Na prorrogação, o Brasil atacou bem mais - graças à boa entrada de Denílson, superando a marcação de Winter. Todavia, Kluivert também mantinha seu perigo no ataque. Fosse como fosse, num jogo tão equilibrado e intenso, o 1 a 1 ficou no placar ao fim dos 120 minutos. E só os pênaltis puderam definir quem passaria à final daquela Copa. Na época, a Holanda não se preocupava tanto em disputar decisões de chute da marca da cal - guiada, como quase sempre, pelos pensamentos de Johan Cruyff, que desprezava treinos de cobranças (achava que era impossível e inútil tentar simular, em práticas, a carga emocional de uma disputa de pênaltis para valer). Talvez por isso, talvez pelo mérito que Taffarel sempre teve nessas séries de chutes, o Brasil estava mais preparado. Fez 4 a 2 nas cobranças - Cocu e Frank de Boer mandaram suas cobranças nas mãos do goleiro brasileiro. E a Holanda conheceu ali, para muitos, a segunda maior tristeza que sua seleção masculina viveu em Copas do Mundo.

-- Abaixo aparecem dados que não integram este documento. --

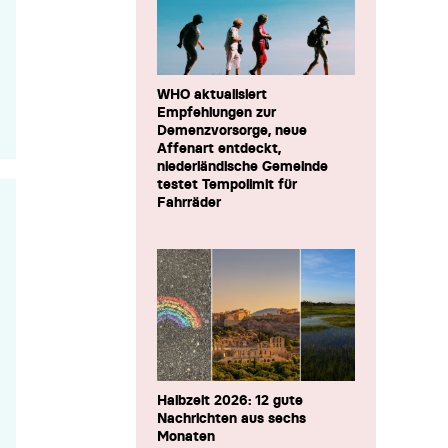
WHO aktualisiert
Empfehlungen zur
Demenzvorsorge, neue
Affenart entdeckt,
niederländische Gemeinde
testet Tempolimit für
Fahrräder
Halbzeit 2026: 12 gute
Nachrichten aus sechs
Monaten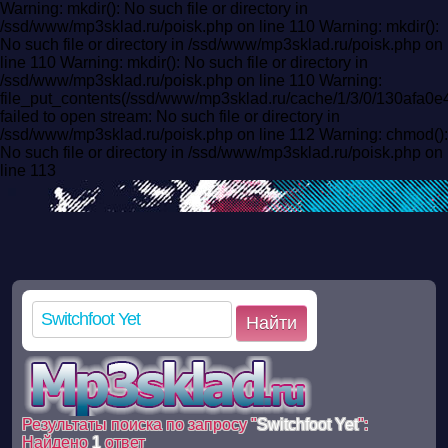
Warning: mkdir(): No such file or directory in
/ssd/www/mp3sklad.ru/poisk.php on line 110 Warning: mkdir():
No such file or directory in /ssd/www/mp3sklad.ru/poisk.php on
line 110 Warning: mkdir(): No such file or directory in
/ssd/www/mp3sklad.ru/poisk.php on line 110 Warning:
file_put_contents(/ssd/www/mp3sklad.ru/cache/1/3/0/130afa
failed to open stream: No such file or directory in
/ssd/www/mp3sklad.ru/poisk.php on line 112 Warning: chmod():
No such file or directory in /ssd/www/mp3sklad.ru/poisk.php on
line 113
Найти
Результаты поиска по запросу "
Switchfoot Yet
":
Найдено
1
ответ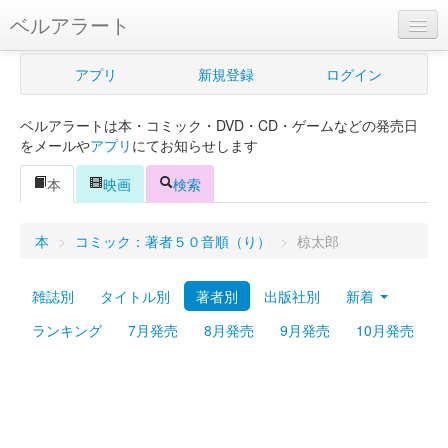
ベルアラート
ベルアラートとは
アプリ
新規登録
ログイン
ヘルプ
ベルアラートは本・コミック・DVD・CD・ゲームなどの発売日
新規登録
をメールや
アプリ
にてお知らせします
ログイン
本
映画
検索
Myカレンダー
本
>
コミック：著者５０音順（り）
>
椋太郎
購入管理
雑誌別
タイトル別
著者別
出版社別
新着
Myシェルフ
ランキング
7月発売
8月発売
9月発売
10月発売
プレミアム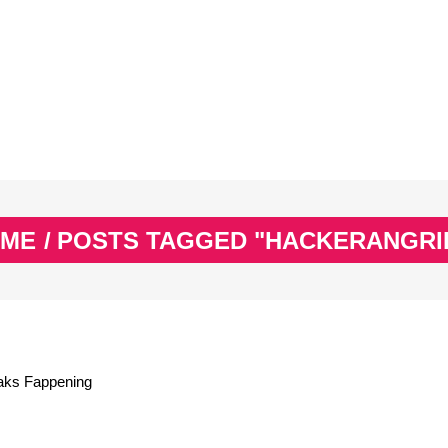
EX
SPASS & SCHÖNES
STUDIUM & JOB
WISSE
EX
SPASS & SCHÖNES
STUDIUM & JOB
WISSE
ME
/
POSTS TAGGED "HACKERANGRI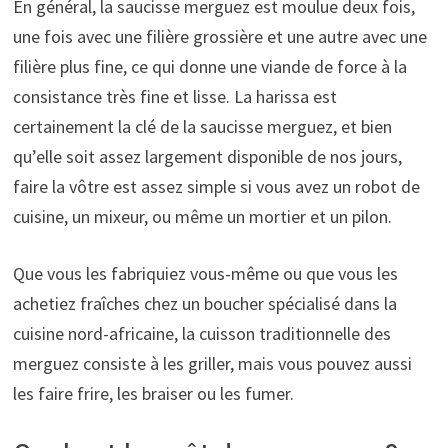
En général, la saucisse merguez est moulue deux fois,
une fois avec une filière grossière et une autre avec une
filière plus fine, ce qui donne une viande de force à la
consistance très fine et lisse. La harissa est
certainement la clé de la saucisse merguez, et bien
qu’elle soit assez largement disponible de nos jours,
faire la vôtre est assez simple si vous avez un robot de
cuisine, un mixeur, ou même un mortier et un pilon.
Que vous les fabriquiez vous-même ou que vous les
achetiez fraîches chez un boucher spécialisé dans la
cuisine nord-africaine, la cuisson traditionnelle des
merguez consiste à les griller, mais vous pouvez aussi
les faire frire, les braiser ou les fumer.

Muitos titulares da Laranja ainda voltaram para a disputa do terceiro lugar, em 11 de julho de 1998, em Paris. Contudo, a depressão já tomara conta daquela delegação. E a derrota por 2 a 1 para a Croácia, bem mais motivada rumo ao terceiro lugar logo em sua estreia nas Copas, só ampliou o ardor da ferida que ainda doía para a Holanda. Doía tanto que não é maluco pensar: aquela depressão foi o início do fracasso neerlandês nas eliminatórias da Copa de 2002, quando a geração que tanto brilhara em 1998 já entrara em decadência.

Van der Sar; Reiziger, Stam, Frank de Boer e Numan; Davids, Cocu, Jonk e Ronald de Boer; Bergkamp e Kluivert. Este time não foi campeão do mundo. Falando ao jornalista Paulo Vinícius Coelho, em seu livro "Os 50 maiores jogos das Copas do Mundo" (Panda Books, 2006), o também periodista Tiemen van der Laan - redator-chefe da revista Voetbal International - sintetizou: "E pensar que chegamos tão perto..."

Os convocados da Holanda para a Copa de 1998

Goleiros
1-Edwin van der Sar (Ajax) - 7 jogos, 7 gols sofridos
18-Ed de Goey (Chelsea-ING) - não jogou
22-Ruud Hesp (Barcelona-ESP) - não jogou

Defensores
3-Jaap Stam (PSV) - 7 jogos
4-Frank de Boer (Ajax) - 7 jogos
5-Arthur Numan (PSV) - 6 jogos
2-Michael Reiziger (Barcelona-ESP) - 4 jogos
15-Winston Bogarde (Barcelona-ESP) - 2 jogos
13-André Ooijer (PSV) - não jogou

Meio-campistas
11-Phillip Cocu (PSV) - 7 jogos, 2 gols
7-Ronald de Boer (Ajax) - 6 jogos, 2 gols
16-Edgar Davids (Juventus-ITA) - 6 jogos, 1 gol
6-Wim Jonk (PSV) - 6 jogos
10-Clarence Seedorf (Real Madrid-ESP) - 4 jogos
12-Boudewijn Zenden (PSV) - 4 jogos
20-Aron Winter (Internazionale-ITA) - 4 jogos
19-Giovanni van Bronckhorst (Feyenoord) - não jogou

Atacantes
8-Dennis Bergkamp (Arsenal-ING) - 7 jogos, 3 gols
14-Marc Overmars (Ajax) - 6 jogos, 1 gol
9-Patrick Kluivert (Milan-ITA) - 4 jogos, 2 gols
17-Pierre van Hooijdonk (Nottingham Forest-ING) - 3 jogos, 1 gol
21-Jimmy Floyd Hasselbaink (Leeds United-ING) - 2 jogos

Técnico: Guus Hiddink

Um comentário:

  1. A geração e seleção holand... neerlandesas da década de 1990 realmente eram muito boas. Uma pena, pra eles, que por duas vezes tinha um Brasil no meio do caminho.